How to Self-Publish: eBooks and Kindle

Most of my discussion so far has been regarding paperback books. However, it’s pretty simple to also offer eBooks, and a great way to increase your readership, as well as give more value to your customer.

Converting files to eBook

It’s not hard to use a converter like Calibre and convert your existing PDF to ePub, and offer it as a file on your own site.  Calibre is free and simple to use.  It’s just a few mouse clicks to do most conversions.

However, Lulu.com and Kindle Direct Publishing also offer ways of doing that, as do many of the other self publishing sites.

CreateSpace makes it especially easy to offer an eBook of your work. At the end of your publishing process, they will ask if you want them to convert your existing work to Kindle. Then they send you over to Kindle Direct Publishing, where you can set your prices and territories. You have to wait about a day for review on those as well but it’s not a big deal. There is no fee for that either.

You can even offer a package where someone can get an ebook version of your book, either cheaply or for free, when they buy a print copy.

Kindle Select

When you tell them to bring your book over to Kindle, I highly recommend taking a copy of your book and converting it to .doc. That makes a much better looking product and the Kindle software has an easier time converting. LibreOffice does that easily, it’s just a matter of hitting “save as” and selecting “.doc” in the file dropdown.

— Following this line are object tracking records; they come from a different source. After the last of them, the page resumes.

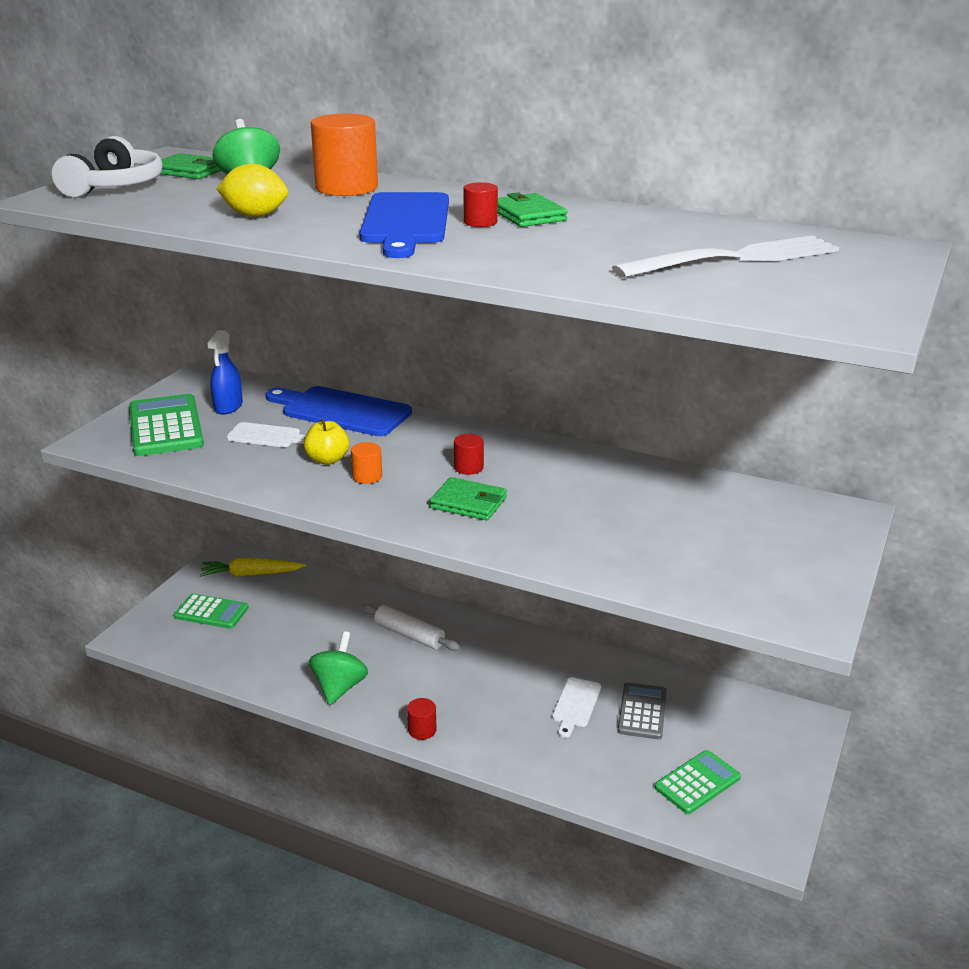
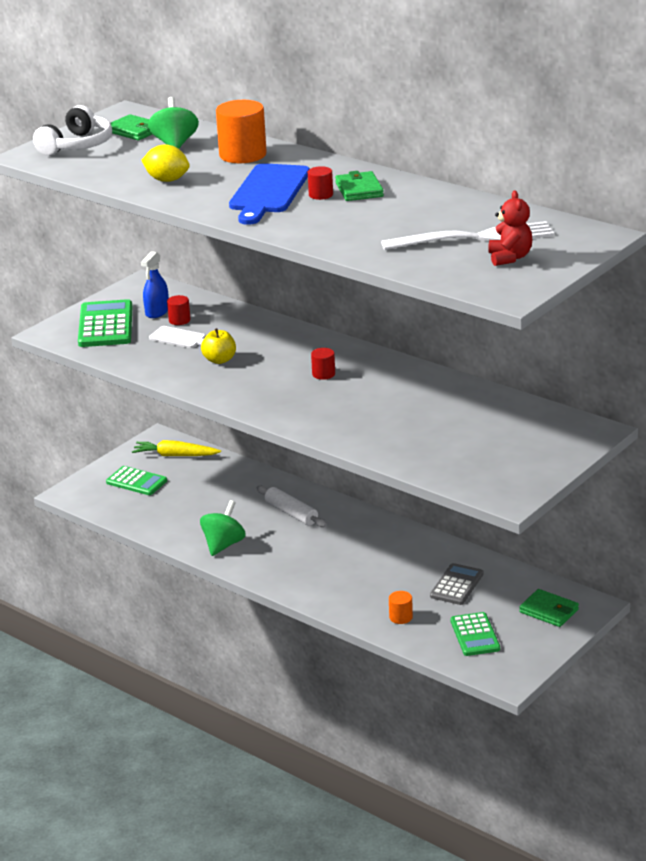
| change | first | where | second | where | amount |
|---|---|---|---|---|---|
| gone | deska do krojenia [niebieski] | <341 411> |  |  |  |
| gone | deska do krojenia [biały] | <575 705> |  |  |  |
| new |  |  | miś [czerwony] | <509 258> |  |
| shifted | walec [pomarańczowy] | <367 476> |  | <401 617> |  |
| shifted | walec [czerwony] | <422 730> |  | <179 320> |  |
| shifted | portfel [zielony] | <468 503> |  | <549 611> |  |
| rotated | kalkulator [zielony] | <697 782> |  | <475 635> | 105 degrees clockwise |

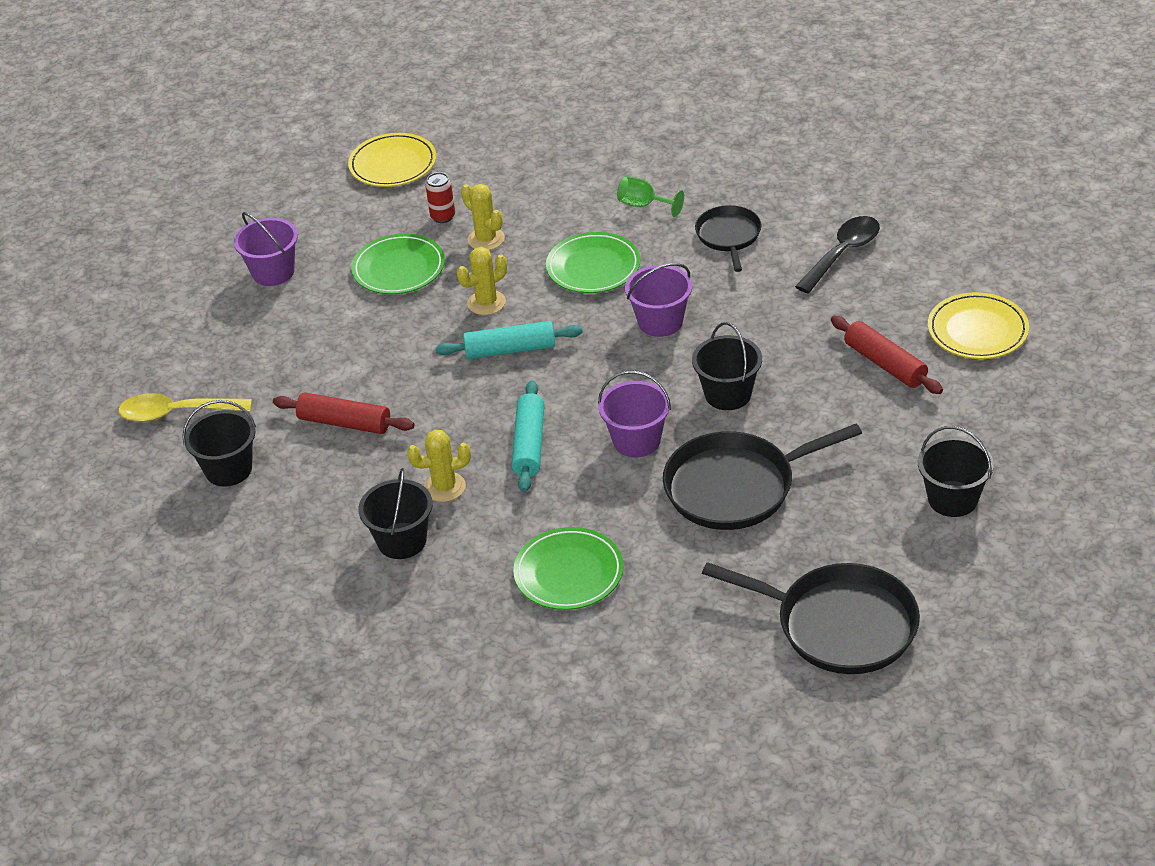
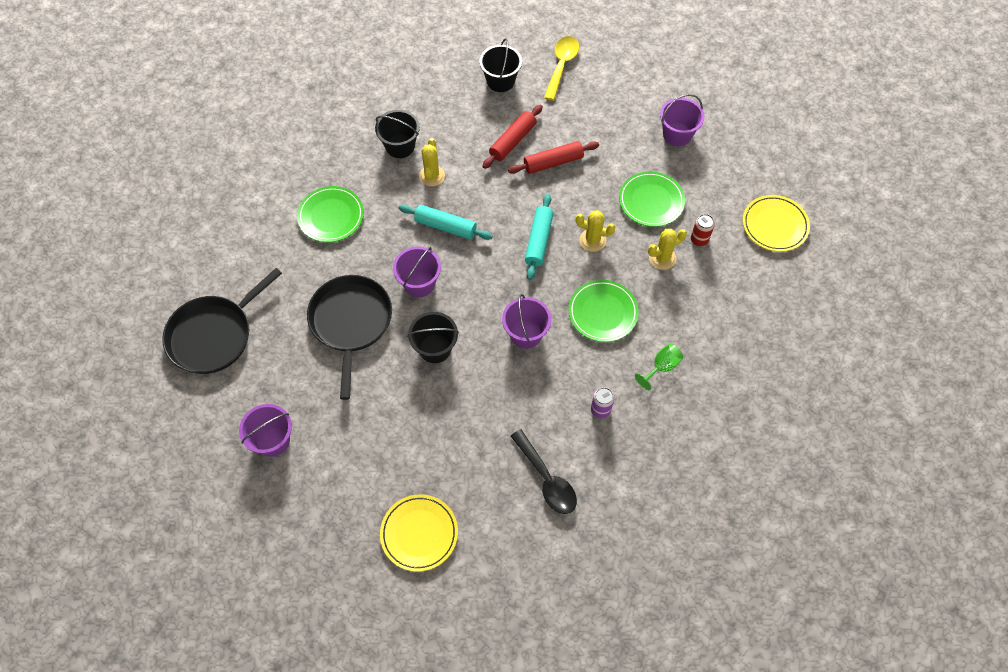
| change | first | where | second | where | amount |
|---|---|---|---|---|---|
| shifted | wałek do ciasta [czerwony] | <885 364> |  | <553 162> |  |
| swapped | patelnia [czarny] | <729 236> | puszka [fioletowy] | <600 410> |  |
| repainted | wiadro [czarny] | <952 499> | wiadro [fioletowy] | <273 440> |  |
| rotated | kaktus [żółty] | <486 303> |  | <592 240> | 60 degrees counterclockwise |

You will also be offered to join Kindle Select. I usually do this as it offers some great benefits. It lets you run promotions for your book at no cost to you, lets you take a bigger cut of the profits, and gives you more sales options. The only tradeoff is you are agreeing to only sell your eBook on Kindle while you are a member of Kindle Select, but it’s a limited term in case you change your mind later. I’ve never regretted it.

Kindle Select also makes your book free to people who have Amazon Prime. You’re still paid when they read it – you are paid a proportion of the profits, which usually works out to be about a half a cent per page. It’s great to be able to say to your buyers “check out my book for free if you already have the Kindle subscription.”

If you end up using CreateSpace, your paperback and Kindle versions will show up on the same Amazon listing and that makes it really easy for customers to pick what they want.  It also means that if a person reviews your paperback version, that review will be visible on the Kindle version, and vice versa.

eBook covers

The only other note about eBooks as opposed to print books, is the cover is a little different. You only need the front half of the cover. I generally go into Gimp, use rectangle select to isolate the part I want, hit “crop to image,” save that new file, then boom. Done.

Some people do the Kindle or eBook version first, then set up a paperback later, some do the other way around.  Either way is fine.  Kindle Direct Publishing is starting a feature where they convert your Kindle boosk to paperback without you having to use CreateSpace, but that option is currently very new and I haven’t used it yet.